Onder het periodieke systeem worden de kosten van de verkochte goederen als volgt afgeleid: Kostprijs verkochte goederen = beginvoorraad + aankopen - definitieve inventaris.
voorbeeld
Eindvoorraadformule
De formule voor de definitieve voorraad is de initiële voorraad plus de aankopen, verminderd met de kosten van de verkochte producten.
Stel dat een bedrijf de maand begon met $ 50.000 aan voorraad. Gedurende de maand kocht hij $ 4.000 meer voorraad bij leveranciers en verkocht $ 25.000 aan afgewerkte producten.
Laatste inventaris van de maand = $ 50.000 + $ 4.000 - $ 25.000 = $ 29.000.
Laatste inventaris onder FIFO
Volgens de FIFO-methode "first in, first out" gaat het bedrijf ervan uit dat de oudste voorraad de eerste verkochte voorraad is.
In een tijdperk van prijsstijgingen betekent dit dat de uiteindelijke voorraad groter zal zijn. Stel dat een bedrijf 1 voorraadeenheid heeft gekocht voor $ 20. Later kocht hij 1 voorraadeenheid voor $ 30.
Als u nu 1 voorraadeenheid verkoopt onder FIFO, ga er dan van uit dat u de voorraad met $ 20 heeft verkocht.
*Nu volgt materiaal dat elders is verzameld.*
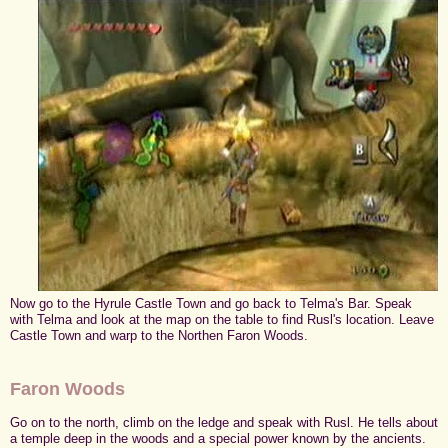
Now go to the Hyrule Castle Town and go back to Telma's Bar. Speak
with Telma and look at the map on the table to find Rusl's location. Leave
Castle Town and warp to the Northen Faron Woods.
Faron Woods
Go on to the north, climb on the ledge and speak with Rusl. He tells about
a temple deep in the woods and a special power known by the ancients.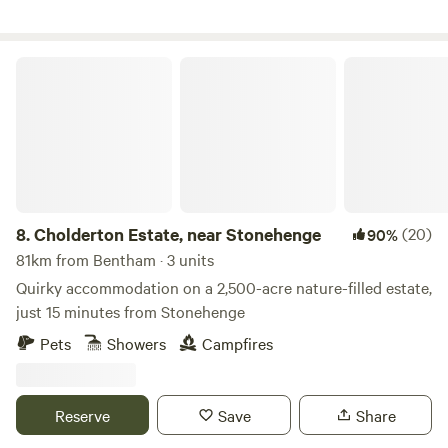
Cholderton Estate, near Stonehenge
8.
Cholderton Estate, near Stonehenge
(20)
90%
81km from Bentham · 3 units
Quirky accommodation on a 2,500-acre nature-filled estate,
just 15 minutes from Stonehenge
Pets
Showers
Campfires
Reserve
Save
Share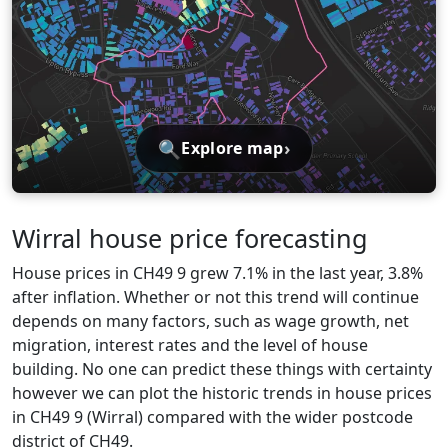
🔍
›
Explore map
Wirral house price forecasting
House prices in CH49 9 grew 7.1% in the last year, 3.8%
after inflation. Whether or not this trend will continue
depends on many factors, such as wage growth, net
migration, interest rates and the level of house
building. No one can predict these things with certainty
however we can plot the historic trends in house prices
in CH49 9 (Wirral) compared with the wider postcode
district of CH49.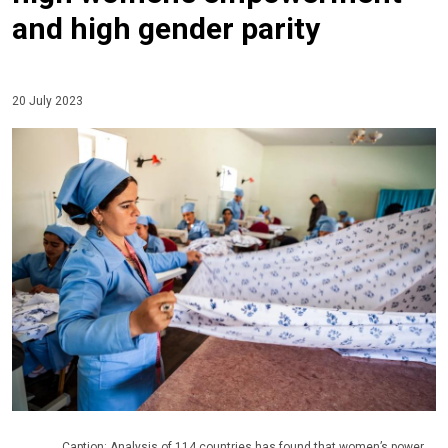
and high gender parity
20 July 2023
Caption: Analysis of 114 countries has found that women’s power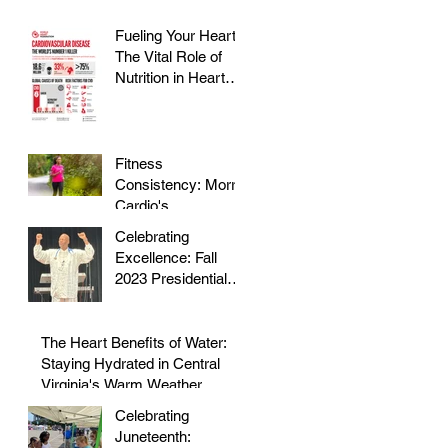
Fueling Your Heart:
The Vital Role of
Nutrition in Heart
Health
Fitness
Consistency: Morris
Cardio's
Declassified Guide
Celebrating
to Staying Active
Excellence: Fall
2023 Presidential
Volunteer Service
Award to honor Dr.
Morris
The Heart Benefits of Water:
Staying Hydrated in Central
Virginia's Warm Weather
Celebrating
Juneteenth: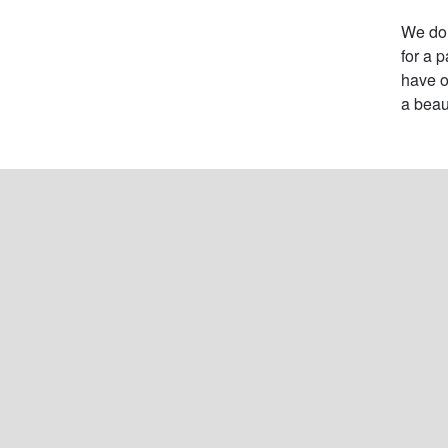
We do 
for a 
have o
a beau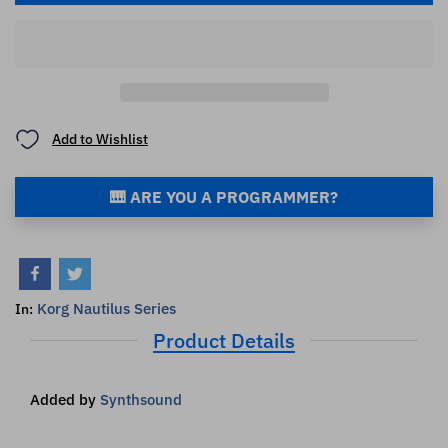
Add to Wishlist
🎹 ARE YOU A PROGRAMMER?
Korg Nautilus Series
In:
Product Details
Added by
Synthsound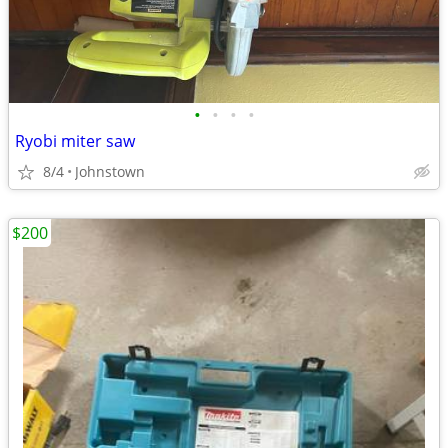
•
•
•
•
Ryobi miter saw
8/4
Johnstown
$200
Dit betekent dat de kosten van de verkochte artikelen slechts $ 20 zijn, terwijl de resterende voorraad wordt geschat op $ 30.
Uiteindelijke inventaris onder LIFO
Als een alternatief voor FIFO kan een bedrijf LIFO gebruiken "last-in-first out". De aanname onder LIFO is dat de meest recent toegevoegde voorraad de voorraad is die voor het eerst wordt verkocht.
In tegenstelling tot FIFO, zal de keuze van LIFO een lagere uiteindelijke voorraad creëren tijdens een periode van stijgende prijzen.
Als u de informatie uit het vorige voorbeeld gebruikt, zou een bedrijf dat LIFO gebruikt $ 30 hebben als de kosten van de verkochte artikelen en $ 20 in de resterende voorraad..
referenties
- Steven Bragg (2017). Voorraad beëindigen. Boekhoudhulpmiddelen. Genomen uit: accountingtools.com.
- Investopedia (2018). Voorraad beëindigen. Overgenomen uit: investopedia.com.
- Investering antwoorden (2018). Voorraad beëindigen. Overgenomen uit: investinganswers.com.
- Harold Averkamp (2018). Hoe bereken je de eindinventaris? Accounting Coach. Genomen uit: accountingcoach.com.
- Debiteur (2018). Voorraad beëindigen - wat is het beëindigen van voorraad? Genomen vanaf: debitoor.com.
- Madison Garcia (2018). Hoe eindvoorraden te berekenen. Bizfluent. Genomen uit: bizfluent.com.